[[ Material for this task open ]]

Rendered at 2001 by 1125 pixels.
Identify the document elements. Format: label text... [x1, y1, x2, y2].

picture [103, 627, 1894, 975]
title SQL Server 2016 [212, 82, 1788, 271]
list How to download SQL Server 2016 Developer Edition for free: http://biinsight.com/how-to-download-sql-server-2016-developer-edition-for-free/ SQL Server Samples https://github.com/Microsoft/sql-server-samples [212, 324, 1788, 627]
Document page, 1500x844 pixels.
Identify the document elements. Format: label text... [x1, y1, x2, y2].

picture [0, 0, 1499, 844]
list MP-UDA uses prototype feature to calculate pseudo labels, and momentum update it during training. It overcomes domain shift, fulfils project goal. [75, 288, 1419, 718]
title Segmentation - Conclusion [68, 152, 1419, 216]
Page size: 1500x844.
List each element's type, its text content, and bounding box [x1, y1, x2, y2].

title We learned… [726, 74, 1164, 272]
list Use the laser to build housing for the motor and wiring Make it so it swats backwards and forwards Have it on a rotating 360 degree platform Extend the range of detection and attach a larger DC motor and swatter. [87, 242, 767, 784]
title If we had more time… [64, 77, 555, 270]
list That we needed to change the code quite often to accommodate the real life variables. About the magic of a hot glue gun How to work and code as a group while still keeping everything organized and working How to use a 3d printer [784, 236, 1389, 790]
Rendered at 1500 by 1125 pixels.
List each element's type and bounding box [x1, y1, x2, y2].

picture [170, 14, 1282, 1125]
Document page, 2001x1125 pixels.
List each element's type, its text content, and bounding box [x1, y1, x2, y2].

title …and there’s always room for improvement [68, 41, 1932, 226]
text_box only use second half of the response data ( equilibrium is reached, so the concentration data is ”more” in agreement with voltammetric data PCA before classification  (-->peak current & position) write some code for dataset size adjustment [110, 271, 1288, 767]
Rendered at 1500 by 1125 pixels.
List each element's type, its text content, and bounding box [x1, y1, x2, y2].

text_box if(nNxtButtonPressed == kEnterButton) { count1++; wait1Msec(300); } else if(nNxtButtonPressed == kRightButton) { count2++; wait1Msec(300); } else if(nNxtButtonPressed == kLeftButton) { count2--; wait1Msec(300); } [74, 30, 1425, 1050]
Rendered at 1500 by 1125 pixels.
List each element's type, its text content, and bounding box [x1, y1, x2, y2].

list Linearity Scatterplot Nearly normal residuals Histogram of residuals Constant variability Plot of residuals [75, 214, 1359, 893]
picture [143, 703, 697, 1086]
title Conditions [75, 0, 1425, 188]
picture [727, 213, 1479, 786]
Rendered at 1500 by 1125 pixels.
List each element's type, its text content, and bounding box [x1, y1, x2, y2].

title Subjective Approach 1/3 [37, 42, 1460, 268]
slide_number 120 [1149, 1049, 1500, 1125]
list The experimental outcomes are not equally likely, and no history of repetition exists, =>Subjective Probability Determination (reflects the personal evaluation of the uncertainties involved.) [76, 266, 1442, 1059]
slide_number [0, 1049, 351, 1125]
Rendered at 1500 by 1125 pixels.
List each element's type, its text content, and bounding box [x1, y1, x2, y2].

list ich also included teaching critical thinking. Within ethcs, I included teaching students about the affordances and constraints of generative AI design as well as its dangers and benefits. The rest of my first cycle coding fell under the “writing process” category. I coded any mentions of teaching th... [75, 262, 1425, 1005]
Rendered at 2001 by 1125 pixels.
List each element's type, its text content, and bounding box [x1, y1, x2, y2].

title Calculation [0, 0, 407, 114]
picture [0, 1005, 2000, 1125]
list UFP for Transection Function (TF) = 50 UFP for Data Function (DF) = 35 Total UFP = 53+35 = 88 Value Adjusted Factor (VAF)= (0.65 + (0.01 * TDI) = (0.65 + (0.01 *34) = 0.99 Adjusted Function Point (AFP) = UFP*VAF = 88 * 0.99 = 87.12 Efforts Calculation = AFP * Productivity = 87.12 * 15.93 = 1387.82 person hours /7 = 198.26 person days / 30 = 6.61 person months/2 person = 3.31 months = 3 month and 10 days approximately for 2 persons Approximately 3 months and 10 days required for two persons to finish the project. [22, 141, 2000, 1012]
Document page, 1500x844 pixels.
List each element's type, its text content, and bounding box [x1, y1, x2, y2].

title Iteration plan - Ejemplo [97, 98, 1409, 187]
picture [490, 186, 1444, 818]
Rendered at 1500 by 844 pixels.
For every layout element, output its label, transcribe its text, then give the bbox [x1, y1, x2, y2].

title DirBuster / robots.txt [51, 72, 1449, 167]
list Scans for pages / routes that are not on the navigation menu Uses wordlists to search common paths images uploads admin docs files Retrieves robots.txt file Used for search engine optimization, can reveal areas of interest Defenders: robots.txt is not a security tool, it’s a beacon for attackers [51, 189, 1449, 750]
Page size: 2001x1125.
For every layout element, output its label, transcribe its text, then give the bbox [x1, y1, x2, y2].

[[ Material for this task closed ]]

→ **Task to complete**: Your output should match the records above word for word.

→ **Response box**:
Rendered at 2001 by 1125 pixels.
Identify the document elements. Format: label text... [x1, y1, x2, y2].

picture [103, 627, 1894, 975]
title SQL Server 2016 [212, 82, 1788, 271]
list How to download SQL Server 2016 Developer Edition for free: http://biinsight.com/how-to-download-sql-server-2016-developer-edition-for-free/ SQL Server Samples https://github.com/Microsoft/sql-server-samples [212, 324, 1788, 627]
Document page, 1500x844 pixels.
Identify the document elements. Format: label text... [x1, y1, x2, y2].

picture [0, 0, 1499, 844]
list MP-UDA uses prototype feature to calculate pseudo labels, and momentum update it during training. It overcomes domain shift, fulfils project goal. [75, 288, 1419, 718]
title Segmentation - Conclusion [68, 152, 1419, 216]
Page size: 1500x844.
List each element's type, its text content, and bounding box [x1, y1, x2, y2].

title We learned… [726, 74, 1164, 272]
list Use the laser to build housing for the motor and wiring Make it so it swats backwards and forwards Have it on a rotating 360 degree platform Extend the range of detection and attach a larger DC motor and swatter. [87, 242, 767, 784]
title If we had more time… [64, 77, 555, 270]
list That we needed to change the code quite often to accommodate the real life variables. About the magic of a hot glue gun How to work and code as a group while still keeping everything organized and working How to use a 3d printer [784, 236, 1389, 790]
Rendered at 1500 by 1125 pixels.
List each element's type and bounding box [x1, y1, x2, y2].

picture [170, 14, 1282, 1125]
Document page, 2001x1125 pixels.
List each element's type, its text content, and bounding box [x1, y1, x2, y2].

title …and there’s always room for improvement [68, 41, 1932, 226]
text_box only use second half of the response data ( equilibrium is reached, so the concentration data is ”more” in agreement with voltammetric data PCA before classification  (-->peak current & position) write some code for dataset size adjustment [110, 271, 1288, 767]
Rendered at 1500 by 1125 pixels.
List each element's type, its text content, and bounding box [x1, y1, x2, y2].

text_box if(nNxtButtonPressed == kEnterButton) { count1++; wait1Msec(300); } else if(nNxtButtonPressed == kRightButton) { count2++; wait1Msec(300); } else if(nNxtButtonPressed == kLeftButton) { count2--; wait1Msec(300); } [74, 30, 1425, 1050]
Rendered at 1500 by 1125 pixels.
List each element's type, its text content, and bounding box [x1, y1, x2, y2].

list Linearity Scatterplot Nearly normal residuals Histogram of residuals Constant variability Plot of residuals [75, 214, 1359, 893]
picture [143, 703, 697, 1086]
title Conditions [75, 0, 1425, 188]
picture [727, 213, 1479, 786]
Rendered at 1500 by 1125 pixels.
List each element's type, its text content, and bounding box [x1, y1, x2, y2].

title Subjective Approach 1/3 [37, 42, 1460, 268]
slide_number 120 [1149, 1049, 1500, 1125]
list The experimental outcomes are not equally likely, and no history of repetition exists, =>Subjective Probability Determination (reflects the personal evaluation of the uncertainties involved.) [76, 266, 1442, 1059]
slide_number [0, 1049, 351, 1125]
Rendered at 1500 by 1125 pixels.
List each element's type, its text content, and bounding box [x1, y1, x2, y2].

list ich also included teaching critical thinking. Within ethcs, I included teaching students about the affordances and constraints of generative AI design as well as its dangers and benefits. The rest of my first cycle coding fell under the “writing process” category. I coded any mentions of teaching th... [75, 262, 1425, 1005]
Rendered at 2001 by 1125 pixels.
List each element's type, its text content, and bounding box [x1, y1, x2, y2].

title Calculation [0, 0, 407, 114]
picture [0, 1005, 2000, 1125]
list UFP for Transection Function (TF) = 50 UFP for Data Function (DF) = 35 Total UFP = 53+35 = 88 Value Adjusted Factor (VAF)= (0.65 + (0.01 * TDI) = (0.65 + (0.01 *34) = 0.99 Adjusted Function Point (AFP) = UFP*VAF = 88 * 0.99 = 87.12 Efforts Calculation = AFP * Productivity = 87.12 * 15.93 = 1387.82 person hours /7 = 198.26 person days / 30 = 6.61 person months/2 person = 3.31 months = 3 month and 10 days approximately for 2 persons Approximately 3 months and 10 days required for two persons to finish the project. [22, 141, 2000, 1012]
Document page, 1500x844 pixels.
List each element's type, its text content, and bounding box [x1, y1, x2, y2].

title Iteration plan - Ejemplo [97, 98, 1409, 187]
picture [490, 186, 1444, 818]
Rendered at 1500 by 844 pixels.
For every layout element, output its label, transcribe its text, then give the bbox [x1, y1, x2, y2].

title DirBuster / robots.txt [51, 72, 1449, 167]
list Scans for pages / routes that are not on the navigation menu Uses wordlists to search common paths images uploads admin docs files Retrieves robots.txt file Used for search engine optimization, can reveal areas of interest Defenders: robots.txt is not a security tool, it’s a beacon for attackers [51, 189, 1449, 750]
Page size: 2001x1125.
For every layout element, output its label, transcribe its text, then give the bbox [x1, y1, x2, y2].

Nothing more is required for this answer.